More than 43 brewers from Japan’s various prefectures were present to showcase some of the finest labels represented by Orihara Shoten. I tasted a lot of the spirits, however, my wallet only allowed me to bring home four bottles–plus an outstanding bottle which I have tasted with compliments from a close friend who hand carried it back from London.
Yes, London it is. The English are head over heels for saké right now.
A Light, Refreshing, and Clean-Tasting Black Face
Introducing Eiichi Hyakujuro Junmaidaiginjo – commonly known to connoisseurs as “Black Face”, as the label depicts a Japanese calligraphy print of a black face make up.
Black Face won Gold Medal at the Japan’s Fine Saké Award in 2014. Although the usual taste of a junmaidaiginjo can be fruity and much fragrant, the Black Face instead exhibits a sophisticated nuance of green apples and banana.

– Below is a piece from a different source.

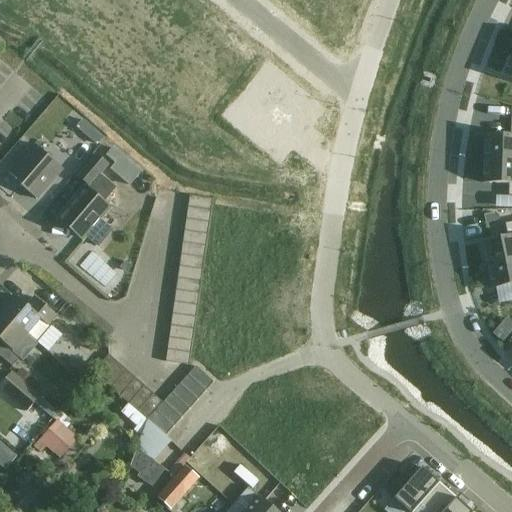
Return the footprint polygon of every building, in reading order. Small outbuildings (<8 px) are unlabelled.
[(84,120),(77,127),(98,145),(105,138),(84,120)] [(485,137),(484,160),(511,161),(511,125),(510,137),(485,137)] [(20,186),(36,200),(63,170),(34,145),(22,158),(21,157),(11,168),(13,169),(9,174),(22,185),(20,186)] [(142,172),(114,147),(106,156),(114,163),(109,169),(129,186),(142,172)] [(84,189),(59,218),(83,240),(86,237),(97,246),(112,229),(101,219),(109,210),(102,204),(115,189),(99,175),(107,166),(96,157),(79,176),(89,185),(85,190),(84,189)] [(511,161),(484,160),(483,184),(509,185),(508,197),(511,196),(511,161)] [(188,208),(211,211),(213,200),(189,196),(188,208)] [(186,220),(210,223),(211,211),(188,208),(186,220)] [(495,214),(485,216),(486,223),(496,221),(495,214)] [(184,232),(208,235),(210,223),(186,220),(184,232)] [(508,238),(482,243),(487,266),(511,261),(511,223),(505,225),(508,238)] [(182,244),(206,247),(208,235),(184,232),(182,244)] [(181,255),(205,259),(206,247),(182,244),(181,255)] [(179,267),(203,271),(205,259),(181,255),(179,267)] [(511,261),(487,266),(492,289),(511,285),(511,261)] [(127,264),(122,269),(128,273),(132,268),(127,264)] [(177,279),(201,283),(203,271),(179,267),(177,279)] [(176,291),(199,294),(201,283),(177,279),(176,291)] [(174,303),(198,306),(199,294),(176,291),(174,303)] [(0,313),(27,336),(36,344),(51,327),(49,325),(56,316),(35,298),(27,307),(14,297),(0,313)] [(172,315),(196,318),(198,306),(174,303),(172,315)] [(27,336),(0,313),(0,356),(13,368),(21,358),(13,352),(27,336)] [(171,327),(194,330),(196,318),(172,315),(171,327)] [(491,334),(501,343),(511,331),(511,323),(506,318),(491,334)] [(169,339),(193,342),(194,330),(171,327),(169,339)] [(167,350),(191,354),(193,342),(169,339),(167,350)] [(191,354),(167,350),(165,362),(189,366),(191,354)] [(93,373),(102,381),(118,363),(109,355),(93,373)] [(127,371),(118,363),(102,381),(111,389),(127,371)] [(214,383),(213,382),(196,367),(188,376),(206,392),(214,383)] [(136,379),(127,371),(111,389),(120,397),(136,379)] [(0,388),(27,412),(40,397),(11,373),(0,386),(0,388)] [(180,385),(198,401),(206,392),(188,376),(180,385)] [(145,387),(136,379),(120,397),(129,405),(145,387)] [(172,394),(190,410),(198,401),(180,385),(172,394)] [(129,405),(138,413),(154,395),(145,387),(129,405)] [(164,403),(182,419),(190,410),(172,394),(164,403)] [(154,395),(138,413),(147,421),(163,403),(154,395)] [(40,397),(27,412),(33,417),(45,402),(40,397)] [(120,403),(113,411),(127,422),(134,414),(120,403)] [(156,412),(174,428),(182,419),(164,403),(156,412)] [(156,412),(147,421),(164,438),(166,437),(174,428),(156,412)] [(58,420),(28,453),(47,470),(58,457),(61,460),(80,439),(58,420)] [(147,421),(136,451),(152,462),(170,445),(164,438),(147,421)] [(28,444),(19,437),(11,447),(20,454),(28,444)] [(4,445),(0,450),(0,465),(5,469),(16,456),(4,445)] [(134,453),(129,468),(139,474),(136,480),(152,490),(163,473),(134,453)] [(400,474),(383,492),(406,511),(411,511),(438,482),(421,467),(409,481),(400,474)] [(176,480),(172,484),(159,499),(171,510),(184,495),(188,491),(176,480)] [(125,502),(132,490),(119,482),(112,494),(125,502)] [(439,482),(411,511),(444,511),(457,498),(439,482)] [(275,511),(249,488),(233,505),(240,511),(275,511)] [(471,511),(457,498),(444,511),(471,511)]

On the palate, it never ceases to impart pure acidity with a long and exhilarating finish. The acidity favors tuna belly or Otoro, in my humble opinion.
A Closer Look at the Black Face
Incidentally, there is a small history on the label itself. Hyaku-ju-ro, the Japanese name for this saké comes from a popular kabuki actor who lived in nearby Kakamigahara City, located at the southern part of the Gifu Prefecture.
In 1912, he generously made a donation of 1200 cherry trees to line the banks of the city’s Sakai River. It is now a tradition for people to gather at one of the city parks on the banks of the river to see the Sakura blossom annually.
Black Face was brewed to honour Hyaku-ju-ro’s generous gesture. The label of the bottles reflects the makeup by kabuki actors.